On October 23, the Supreme Court handed down the much-awaited decision on the petition of the Rwanda Bar Association (RBA) for interpretation of the concept of “exported services” as used under the law establishing the Value Added Tax (VAT Law) which, without defining the concept of exported services, provides that exported services are zero-rated.
In the fullness of its wisdom, the five judge bench dismissed the RBA’s petition on the ground that there is no controversy surrounding the concept of exported services appealing for its authentic interpretation.
In so deciding, the Supreme Court held that treaties to which Rwanda is party (particularly the WTO General Agreement on Trade in Services and the Protocol on the Establishment of the East African Community Common Market can be used to interpret the concept of exported services as used under the VAT law.
The Supreme Court further held that the controversy on the meaning of exported services has been put o an end by the Commercial High Court in a case which opposed ENSafrica with Rwanda Revenue Authority where it was held that exported services are services rendered to non-resident and whose benefit accrues abroad.
The Supreme Court went on to hold that as long as the decision of the Commercial High Court was a last instance decision that has never been challenged, it therefore binds the very same court and other lower courts unless and until its position is changed by the Supreme Court.

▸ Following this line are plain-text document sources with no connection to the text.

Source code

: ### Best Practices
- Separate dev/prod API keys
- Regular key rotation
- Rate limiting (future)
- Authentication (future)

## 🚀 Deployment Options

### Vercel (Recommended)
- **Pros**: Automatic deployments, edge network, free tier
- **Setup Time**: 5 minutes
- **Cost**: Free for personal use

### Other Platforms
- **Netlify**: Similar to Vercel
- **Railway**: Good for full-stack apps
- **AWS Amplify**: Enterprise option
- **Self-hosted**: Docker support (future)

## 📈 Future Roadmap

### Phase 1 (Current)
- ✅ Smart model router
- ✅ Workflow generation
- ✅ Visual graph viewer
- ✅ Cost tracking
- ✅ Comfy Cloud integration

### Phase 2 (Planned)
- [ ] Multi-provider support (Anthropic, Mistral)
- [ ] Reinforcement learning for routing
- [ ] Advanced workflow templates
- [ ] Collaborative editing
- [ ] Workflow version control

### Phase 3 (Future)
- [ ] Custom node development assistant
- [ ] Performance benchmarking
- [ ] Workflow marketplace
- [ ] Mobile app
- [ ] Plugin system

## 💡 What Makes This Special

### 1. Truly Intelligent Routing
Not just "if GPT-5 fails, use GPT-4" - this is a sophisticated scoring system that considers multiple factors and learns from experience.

Despite the decision of the Supreme Court, the controversy on the concept of exported services remains because although it did not expressly give credence to the approach taken by the Commercial High Court in interpreting the concept of exported services, it held that the same approach will continue to be applied as long as it is not changed by the Supreme Court.
Whether the approach taken by the Commercial High Court passably and suitably settles the issue or not is debatable. For instance it goes away from the provisions of international treaties which the Supreme Court held should be applied in finding the meaning of exported services as under both GATS and the EAC Common Protocol, internationally traded services include services supplied in one country to a service consumer/recipient from another country.
The same approach also seems to depart from the principle of destination promoted by the Organisation for Economic Cooperation and Development and affirmed by the Supreme Court to be a core principle in the application of VAT on internationally traded services, and according to that principle, internationally traded services are taxed in the jurisdiction where their consumption occurs.
In terms of the OECD International VAT/Goods and Services Tax guidelines, the place of consumption for business-to-business (B2B) services and business to customer (B2C) services is the place where the customer is located or has its usual residence.
The OECD guidelines nevertheless provides for an exception relating to the B2C on the-spot-services (i.e. services ordinarily requiring the physical presence of the person performing the supply and the person consuming the service at the same time and place where the supply of such a service is physically performed such as hairdressing, accommodation and restaurant, entry to cinema and theatre performances whose place of consumption, and therefore the place of taxation, is the place of their performance.
The test established by the Commercial High Court is neither prescriptive on how the jurisdiction where the benefit from a service accrues can be determined, yet this lies at the heart of the meaning of exported services, and thus may be inconsistently applied by the tax administration and courts leaving taxpayers in a dilemma.